Anyone else have advice about the search for these practitioners?
I have no advice.
For me, the midwives in my city are all under one umbrella group so it was an easy choice there. My doctor will be my baby's doctor. I get a year of maternity leave and hope not to return to work after so no daycare.
My list is:
Find a childbirth educator
Get in touch with La Leche League and make connections in case I run into issues nursing
Decide if we want a doula and hire one
Find a birthing tub
Good for you for finding your midwife beforehand! I thought I was the only one preparing that far in advance. (Though I felt silly calling them when I wasn't pregnant so I didn't)
Hillary (22) Justin (25)
We're expecting our first precious sprout in April 2012 And planning a homebirth!
Dealic, thanks for the reminder. I'm going to visit a LLL meeting to make contact and get to know the people I might call if the need arises.

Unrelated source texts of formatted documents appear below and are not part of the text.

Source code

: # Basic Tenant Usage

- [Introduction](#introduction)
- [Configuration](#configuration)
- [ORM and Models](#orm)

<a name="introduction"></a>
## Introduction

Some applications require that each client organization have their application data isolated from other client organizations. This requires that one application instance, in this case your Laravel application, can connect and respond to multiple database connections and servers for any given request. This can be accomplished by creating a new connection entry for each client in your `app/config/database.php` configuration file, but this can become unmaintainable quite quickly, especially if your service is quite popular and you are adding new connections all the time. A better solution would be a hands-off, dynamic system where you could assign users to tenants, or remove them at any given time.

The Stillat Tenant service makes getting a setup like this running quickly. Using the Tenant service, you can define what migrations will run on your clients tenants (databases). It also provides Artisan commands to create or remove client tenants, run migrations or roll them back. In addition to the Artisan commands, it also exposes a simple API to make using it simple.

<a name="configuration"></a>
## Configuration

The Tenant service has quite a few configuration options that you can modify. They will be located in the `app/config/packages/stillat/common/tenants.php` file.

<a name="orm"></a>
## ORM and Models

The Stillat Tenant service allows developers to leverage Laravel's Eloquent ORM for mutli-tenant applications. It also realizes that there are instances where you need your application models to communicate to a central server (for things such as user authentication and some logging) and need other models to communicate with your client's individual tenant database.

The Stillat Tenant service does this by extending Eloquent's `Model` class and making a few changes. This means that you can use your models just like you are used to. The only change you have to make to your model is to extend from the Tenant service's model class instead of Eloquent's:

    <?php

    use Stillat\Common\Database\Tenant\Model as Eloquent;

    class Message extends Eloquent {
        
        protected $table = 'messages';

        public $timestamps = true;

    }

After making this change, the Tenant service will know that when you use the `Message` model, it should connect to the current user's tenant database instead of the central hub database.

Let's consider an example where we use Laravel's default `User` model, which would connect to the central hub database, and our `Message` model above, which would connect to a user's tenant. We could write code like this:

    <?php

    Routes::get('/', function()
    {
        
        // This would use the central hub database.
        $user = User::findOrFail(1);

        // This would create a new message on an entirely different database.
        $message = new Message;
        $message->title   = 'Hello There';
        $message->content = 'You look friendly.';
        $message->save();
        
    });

If your LO is going to be in daycare, I definitely think its a good idea to find a care provider before s/he is born. I got on the wait list for the place we wanted when I was 6 mos. pg with DD, and they didn't have an opening until she was 10 weeks old. We did end up having to pay for three weeks after that to "hold our spot" until I returned to work, but it was worth it to send her where I wanted.
I think I only need to find/hire a doula. Oh, and tell people I'm pg. But it doesn't hurt to plan ahead!
Rosie, that's my plan. Meet people so if I need the support, I have a friendly (local!) person to call. Both my mom and mother in law are pro breastfeeding. My mom nursed each of us for 18 months, unheard of at the time, and my mother in law nursed her youngest and encouraged my SIL to nurse HER son too (which I am proud to say, she did, as a young single mom returning to work when he was 6 weeks. She nursed exclusively for 6 months! She didn't stop then, but I don't know how much longer after that. I was very proud of her). But none of our families live close and I don't know when they will be visiting, so I want people I feel confident calling who I could actually meet and get help from. Somehow, nursing has always been the most important thing, the thing I look forward to the most with having a baby, and I really want to succeed at it.
If my dreams are any indication, me too. I can't nurse in my dreams, and I keep reading stories of large-areola women having lots of trouble and pain (I have pancake like areolas). So I'm hoping to become as knowledgable and prepared as I can before baby's arrival!
One of the best pieces of advice I can give about breastfeeding is spend as much time as you can in the first week topless with a naked baby on your chest, relaxing in bed. With lots of water and food being brought to you. Perfect for healing, perfect for bonding, and the more relaxed you are the better luck you have with milk coming in and successful nursing. OF COURSE, line up support options, and in my area there are lactation consultants who will come by and reassure, help with latch, offer suggestions once the baby is born. So I would agree researching and lining up options is great, but getting stressed about it often makes any issues worse. Sometimes it takes a couple of weeks for it to sort out, and that's okay too - often time and patience are the key:-)
For me, I'm starting to think of ways to make that first week or so as peaceful for me and the new baby as possible, So, perhaps looking into a post-partum doula, proactively lining up a food train of sorts and hopefully lining up fun playdates for the kids most of the days so they're occupied and can release their energy with friends and family!!!!!!!